Monday, September 17, 2012

Music Monday: The Sountrack of My Formative Years

So as I've probably mentioned before, I have a borderline serious hoarding problem; every time I walk in on someone watching Hoarders on Lifestyle I can't help but feel as though the powers that be are presenting me a window into my future.

However, as I go through the motions of my bi-monthly unpack-sort through-and throw out nothing rituals, I will sometimes find something almost worthy of being considered an artifact; right diamond in the trash if you will. This time, it was the very first piece of technology I owned that legitimately bore the 'i' prefix; a metallic green iPod Nano!

 This brick of an mP3 player cost me $400, a sizeable chunk of my minimum age minimum wage paycheck, and I thought it was the best thing I had ever owned.
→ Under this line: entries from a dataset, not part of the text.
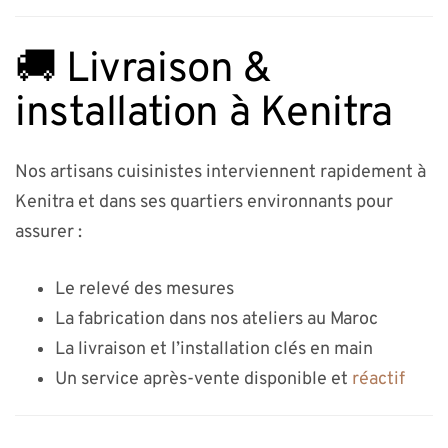
🚚 Livraison &
installation à Kenitra
Nos artisans cuisinistes interviennent rapidement à
Kenitra et dans ses quartiers environnants pour
assurer :
Le relevé des mesures
La fabrication dans nos ateliers au Maroc
La livraison et l’installation clés en main
Un service après-vente disponible et
réactif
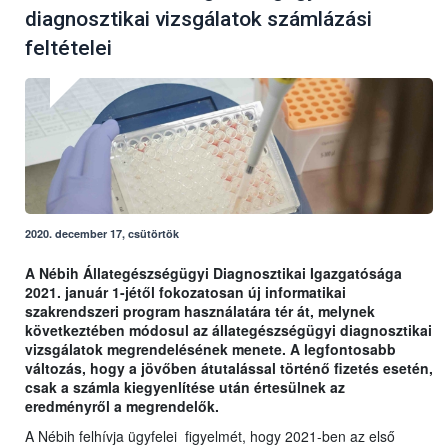
diagnosztikai vizsgálatok számlázási
feltételei
2020. december 17, csütörtök
A Nébih Állategészségügyi Diagnosztikai Igazgatósága
2021. január 1-jétől fokozatosan új informatikai
szakrendszeri program használatára tér át, melynek
következtében módosul az állategészségügyi diagnosztikai
vizsgálatok megrendelésének menete. A legfontosabb
változás, hogy a jövőben átutalással történő fizetés esetén,
csak a számla kiegyenlítése után értesülnek az
eredményről a megrendelők.
A Nébih felhívja ügyfelei figyelmét, hogy 2021-ben az első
But it wasn't the weight of the thing in my hand, the rounded edges or the garish metallic finish, or even the sound of the 'click click click' as I scrolled through the different menus, that made my heart really swell. It was all the songs that I found, still buried inside a forgotten relic of my youth.

These were the songs that punctuated some of the fondest (and not so fond, yet still crucial) memories of my adolescence, a time when music was more important than breathing (that sounds awfully emo doesn't it? funnily enough, these were the kind of themes that seemed to run through the kind of songs I used to listen to. Nightwish anyone?). This little chunk of glass and metal and lithium is not an outdated, seemingly superfluous article of prehistoric technology; it is a time capsule of my most formative years.

I pretty much have a story that goes with every single one of these songs, and perhaps one day I will write them all down before my brain turns to goo (or I die, crushed beneath stacks of time worn Frankie magazines at the age of 45). But right now, I'm going to offer up these songs to you, songs that I had played on repeat from front door to bus stop, that I could write out in my school diary to the letter, and love more passionately than any infuriatingly oblivious adolescent boy. I hope that you, dear reader, will at the very least enjoy them, and maybe even want to weave them into the fabric of your own life.